Campo
Humanidade Exposta
Por Jorge Cruz
Mostra de São Paulo 2019
Parece existir uma tendência no cinema português atual de questionar não só a razão da existência dos humanos como também a de costumes, tradições e instituições. O documentário “Campo”, do diretor Thiago Hespanha, une várias pontas desse pessimismo que toma conta da sociedade lusitana. Hespanha foi um dos produtores de “Ama-San”, que chegou com três anos de atraso aos cinemas brasileiros. Esse é o quarto documentário dirigido por esse arquiteto e será apresentado na programação Perspectiva Internacional da 43ª Mostra Internacional de Cinema de São Paulo. Todas as suas obras parecem dialogar com aspectos da cultura e territorialidade dos mais diferentes locais de Portugal e de São Tomé e Príncipe, o que talvez seja reflexo de sua formação acadêmica originária.
Um documentário que nos transporta para a maior base militar da Europa, o Campo de Tiro, em Alcochete. Há ali uma convivência interessante de humanos e outros seres, que permitiu uma abordagem fora da usual para produções do gênero. Longe de carregar as tintas do experimentalismo, a obra apenas não se pauta por didatismo ou anseia por matar a sede de informação a qualquer custo. Alternando narrações sobre a mitologia de Prometeu com imagens de treinamento de militares e pesquisadores da fauna local, o filme consegue aliar a proposta de nos apresentar o objeto documentado com um arsenal de imagens bem construídas, que se conectam no mesmo estruturalismo de funcionamento daquele próprio território.
O grande destaque de “Campo”, porém, é o design de som. Valorizando cada aspecto das cenas, capta de forma perfeito desde tiros de canhões até voo de abelhas. Há inserções na montagem, como frequência de rádios, que ambientam o espectador de forma a deixá-lo sempre conectado com as representações na tela. Há momentos inspirados na fotografia do longa-metragem, principalmente o lindo trabalho noturno com o uso de sombras dos militares em treinamento. Essa construção de imagens fortes, que funcionam quase de maneira autônoma, dialoga bastante com o documentário “No Interior do Alabama: A Vida em Hale County”, indicado ao Oscar na categoria em 2019. No campo da ficção, um filme nacional lançado há poucas semanas, “Ambiente Familiar” também o faz de forma impressionante.
Só que a pedra fundamental do filme é o questionamento acerca da necessidade da existência, dada a fugacidade de tudo o que nos cerca.
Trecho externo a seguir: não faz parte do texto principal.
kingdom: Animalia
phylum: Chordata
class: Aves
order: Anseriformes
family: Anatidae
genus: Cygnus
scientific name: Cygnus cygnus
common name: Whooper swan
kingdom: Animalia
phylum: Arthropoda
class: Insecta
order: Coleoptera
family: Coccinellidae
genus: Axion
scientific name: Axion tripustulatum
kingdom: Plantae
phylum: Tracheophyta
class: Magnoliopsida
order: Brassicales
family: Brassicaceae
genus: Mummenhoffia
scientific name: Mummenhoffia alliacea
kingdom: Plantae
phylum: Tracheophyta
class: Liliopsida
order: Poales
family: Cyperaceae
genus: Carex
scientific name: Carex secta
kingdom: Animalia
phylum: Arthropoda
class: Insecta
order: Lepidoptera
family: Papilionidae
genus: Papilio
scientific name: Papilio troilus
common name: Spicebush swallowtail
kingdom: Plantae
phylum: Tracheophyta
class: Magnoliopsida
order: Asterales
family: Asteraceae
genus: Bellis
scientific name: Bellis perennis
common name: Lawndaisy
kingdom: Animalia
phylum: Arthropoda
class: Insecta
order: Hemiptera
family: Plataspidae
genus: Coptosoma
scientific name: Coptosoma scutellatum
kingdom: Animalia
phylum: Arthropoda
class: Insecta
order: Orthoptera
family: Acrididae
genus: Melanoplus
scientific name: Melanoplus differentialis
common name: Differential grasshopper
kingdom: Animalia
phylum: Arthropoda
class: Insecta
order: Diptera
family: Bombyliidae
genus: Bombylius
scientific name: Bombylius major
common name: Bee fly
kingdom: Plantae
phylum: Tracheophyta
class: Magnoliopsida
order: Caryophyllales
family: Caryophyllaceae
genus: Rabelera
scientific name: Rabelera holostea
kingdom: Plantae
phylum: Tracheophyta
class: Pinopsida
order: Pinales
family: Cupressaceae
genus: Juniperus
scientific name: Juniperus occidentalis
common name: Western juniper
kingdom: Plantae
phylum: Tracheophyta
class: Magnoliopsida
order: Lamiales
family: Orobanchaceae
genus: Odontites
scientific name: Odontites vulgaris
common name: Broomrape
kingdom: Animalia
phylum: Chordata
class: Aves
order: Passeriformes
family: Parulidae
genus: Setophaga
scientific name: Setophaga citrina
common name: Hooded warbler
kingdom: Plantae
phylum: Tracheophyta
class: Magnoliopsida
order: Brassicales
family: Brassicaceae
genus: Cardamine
O que começa com a narrativa sobre criação da humanidade por Prometeus, se transforma em um estudo semântico da palavra campo até chegar àquele ponto localizado às margens do Rio Tejo, o objeto do documentário. Ver a maior base militar da Europa em Portugal, com extensão territorial e economia distantes das grandes potências do continente, soa como uma ironia. Nesse ponto, o documentário vai fundo nas representações sobre a quase inutilidade de todo aquele aparato.
Apenas em um momento o filme não consegue fugir do documentário padronizado a partir de entrevistas. Acontece quando uma mãe e um filho, moradores de área próxima do campo, contam como sofrem com os barulhos de explosões e tiros. Nada que comprometa a coerência do longa-metragem, que em nenhum momento aposta em experimentalismos truncados ou maneirismos injustificados. Quando muda para a ciência e seu observatório das estrelas, fica ainda mais latente o questionamento sobre seus propósitos. Pode ser coincidência, mas a maneira como as produções portuguesas da Mostra São Paulo se apresentam reforçam a teoria de que os realizadores do país tentam alertar os locais sobre a importância da reação, sobre o quanto a autonomia e a identidade nacional precisam ser resgatadas.
Quando joga com a natureza, “Campo” produz grandes imagens, mesmo que tão tristes como o parto solitário de uma ovelha. A escolha do apicultor para representar as pesquisas de biólogos também não é por acaso. Em uma época onde se considera quase irreversível a extinção das abelhas, os humanos devem questionar se não há o risco de assistirmos ao fim da nossa espécie, dada a rapidez como a crise demográfica se alastrou no caso daqueles insetos. Vale ressaltar o momento em que é mostrado como o desenvolvimento de abelhas-robôs, criadas em laboratório para transferir o pólen na natureza, gerou uma nova arma de guerra.
Só que a parte final do documentário, tratando da astronomia, sai do regionalismo e amplia a visão para a totalidade dos humanos. Ao reforçar a dimensão de nossa insignificância em relação ao Universo e a certeza quase absoluta de que estamos sozinhos, “Campo” transmite, enfim, a sensação de que a humanidade gasta sua energia obtendo formas de destruir a si mesma.